### Request 1
Pick out every line of the records that contains the word "this" and copy those lines. Case matters, so match the capitalization precisely.

Many of these challenges can be simulated very well in Virtual Reality. The underlying game engines provide good physics and lighting simulation that create a convincing representation of what the dive site would look in real life. All world interactions happen through hand controllers in a realistic manner, which requires to operator to plan ahead and perform movements that are very similar to what they would be when actually diving - taking a light from the harness, checking the dive computer, inflating and deflating the BCD to move vertically in the water column, etc.
And just like in real life time is ticking - virtual cylinders are being emptied with every simulated breath, and the decompression obligation is increasing.
Building the VR diving simulator
The reconstructed model had some holes near the top, where the light from lighting rig mounted on the camera hadn’t reached all parts of the cave due to the narrow pyramidal shape of the cave near the top. These holes had to be closed before the model could be used successfully in a simulator.
To prepare the model for the game engine, we imported the model into Blender, an open source 3D software. After closing all holes we decimated the face count of the model from 12 Million to 1.5 Million faces, which provided a good compromise between detail and model size. 1.5 Million faces is however still a large amount to render for less powerful VR goggles, so we then decided to split the model into many smaller segments. This allows the game engine to use a process called occlusion culling, where only the part of the model that is currently visible by the player is rendered. The parts of the model that are not visible to the player are not rendered and don’t take up resources.

### Request 2
Return the part of the VR diving simulator text starting at "Building the VR" and ending at "in a simulator.", copied word for word.

### Data supplied
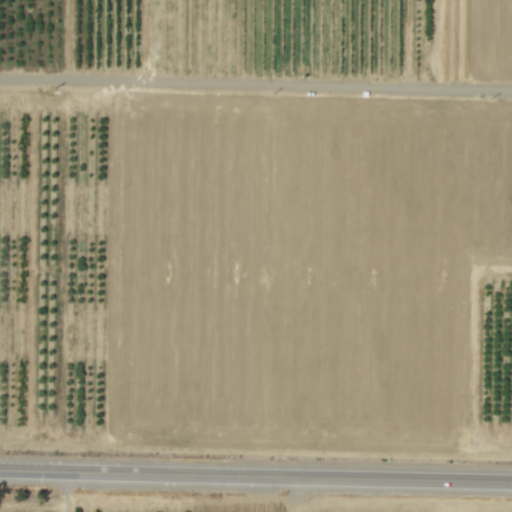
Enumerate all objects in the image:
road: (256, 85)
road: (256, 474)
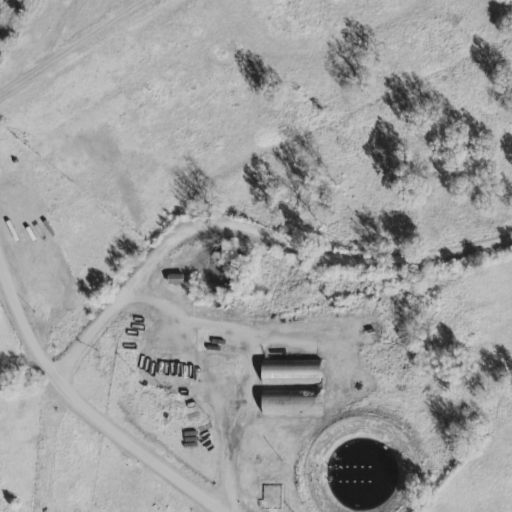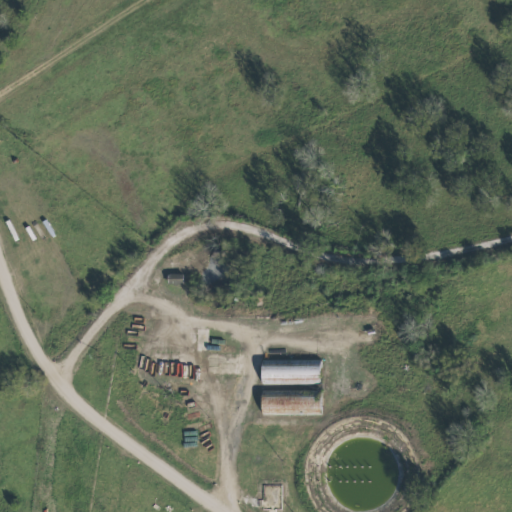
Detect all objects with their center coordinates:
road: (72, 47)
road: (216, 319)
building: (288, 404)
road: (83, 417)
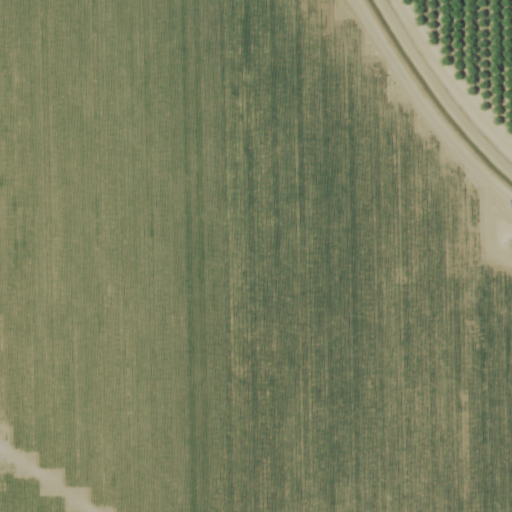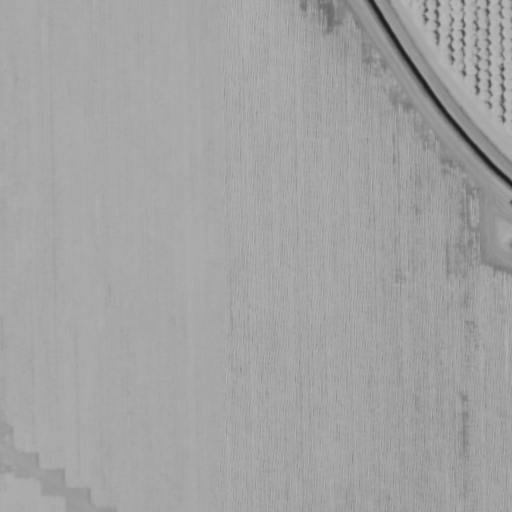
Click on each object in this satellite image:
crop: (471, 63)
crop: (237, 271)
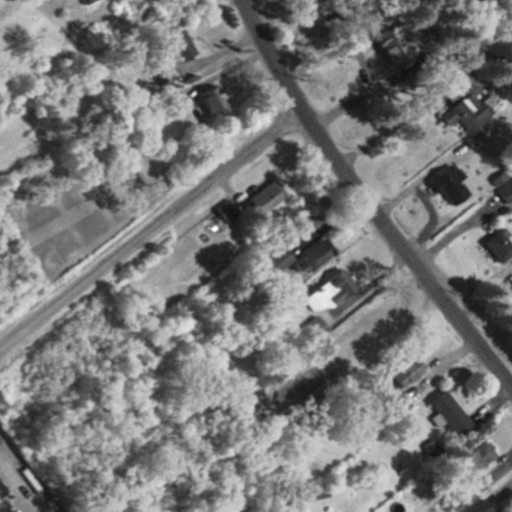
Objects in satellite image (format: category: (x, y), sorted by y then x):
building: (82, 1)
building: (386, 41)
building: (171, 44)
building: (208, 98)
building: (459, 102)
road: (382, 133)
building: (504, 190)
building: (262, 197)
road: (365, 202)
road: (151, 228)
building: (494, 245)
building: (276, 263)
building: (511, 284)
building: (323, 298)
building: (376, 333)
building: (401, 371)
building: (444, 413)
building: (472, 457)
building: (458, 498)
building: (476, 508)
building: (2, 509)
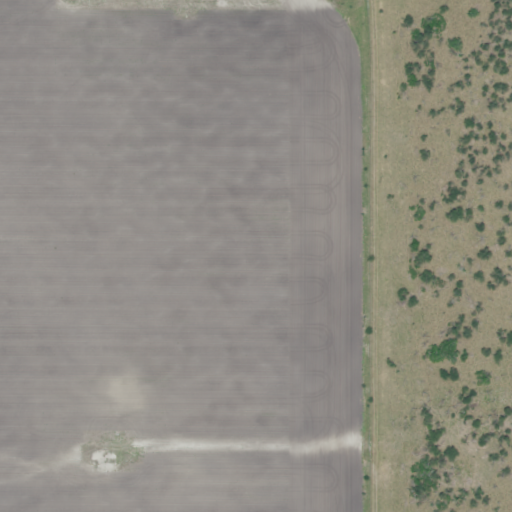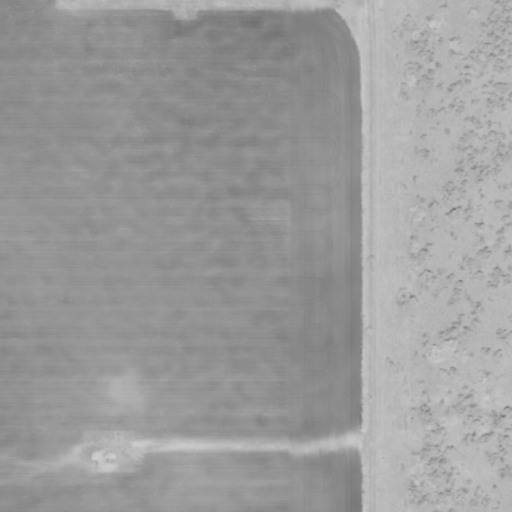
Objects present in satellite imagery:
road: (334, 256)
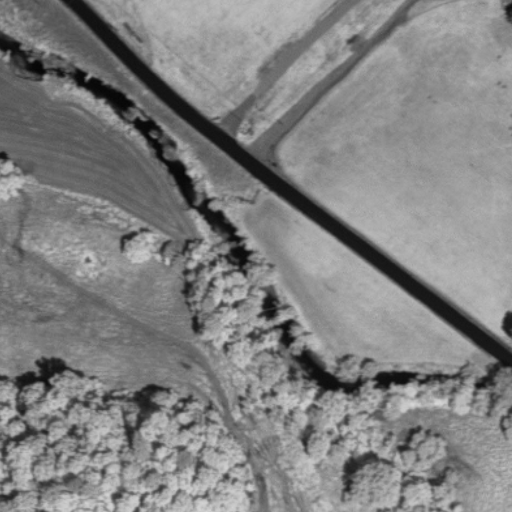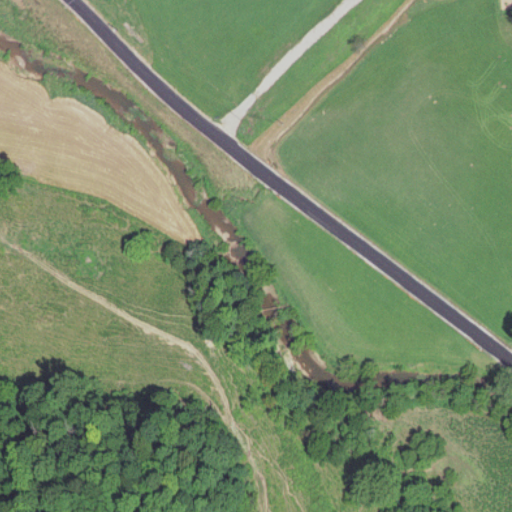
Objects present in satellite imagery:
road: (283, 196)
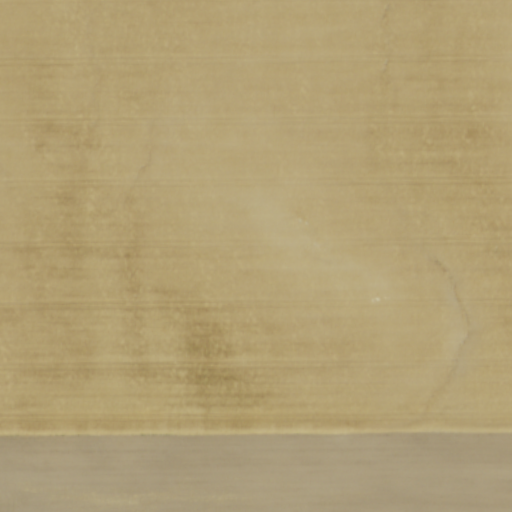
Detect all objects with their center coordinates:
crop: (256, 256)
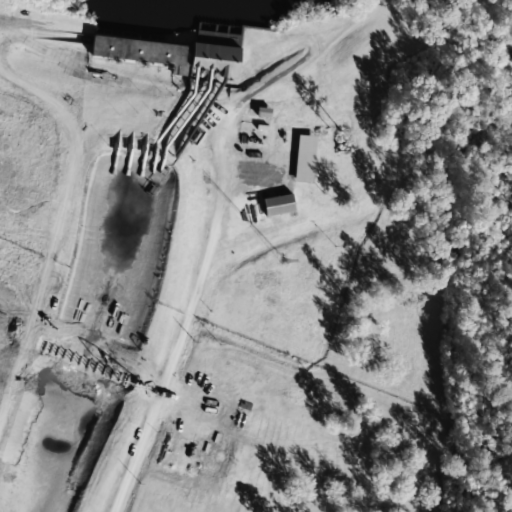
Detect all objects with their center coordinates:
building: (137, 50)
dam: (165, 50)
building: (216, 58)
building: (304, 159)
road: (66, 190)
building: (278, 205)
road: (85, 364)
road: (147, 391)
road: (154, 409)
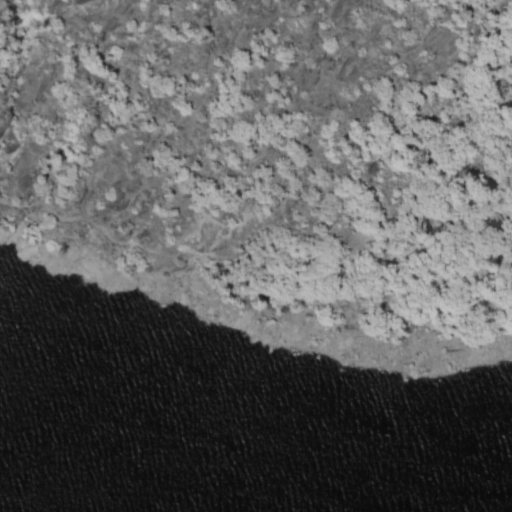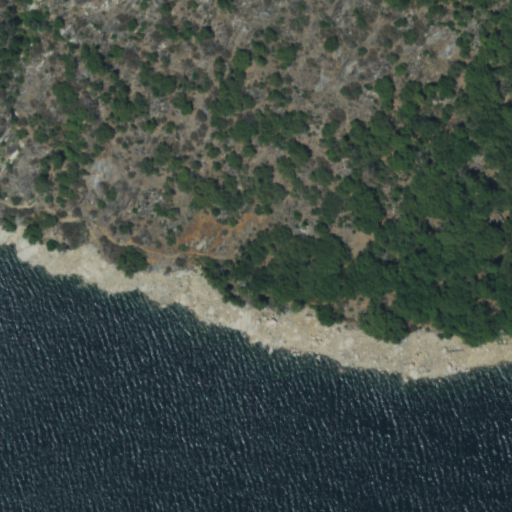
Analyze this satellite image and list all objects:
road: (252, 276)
---
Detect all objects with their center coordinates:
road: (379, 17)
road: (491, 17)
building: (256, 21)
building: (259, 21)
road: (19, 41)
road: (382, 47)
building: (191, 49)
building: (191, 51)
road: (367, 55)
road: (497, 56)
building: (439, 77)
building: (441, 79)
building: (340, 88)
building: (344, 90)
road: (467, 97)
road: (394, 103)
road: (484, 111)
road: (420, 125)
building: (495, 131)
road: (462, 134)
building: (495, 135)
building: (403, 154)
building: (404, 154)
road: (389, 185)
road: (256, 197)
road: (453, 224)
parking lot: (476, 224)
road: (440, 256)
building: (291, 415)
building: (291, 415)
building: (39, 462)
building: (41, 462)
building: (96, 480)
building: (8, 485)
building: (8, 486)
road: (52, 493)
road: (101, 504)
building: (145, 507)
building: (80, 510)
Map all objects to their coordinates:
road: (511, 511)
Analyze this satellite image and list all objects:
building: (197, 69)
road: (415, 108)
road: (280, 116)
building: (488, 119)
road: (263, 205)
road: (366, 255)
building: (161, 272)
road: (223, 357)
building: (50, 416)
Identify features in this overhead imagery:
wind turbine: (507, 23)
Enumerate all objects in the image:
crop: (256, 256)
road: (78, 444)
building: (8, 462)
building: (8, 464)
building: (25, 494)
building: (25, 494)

### Worked solution 1
Click on each object in this satellite image:
Analyze this satellite image and list all objects:
Analyze this satellite image and list all objects:
Identify features in this overhead imagery:

### Worked solution 2
Building the VR diving simulator
The reconstructed model had some holes near the top, where the light from lighting rig mounted on the camera hadn’t reached all parts of the cave due to the narrow pyramidal shape of the cave near the top. These holes had to be closed before the model could be used successfully in a simulator.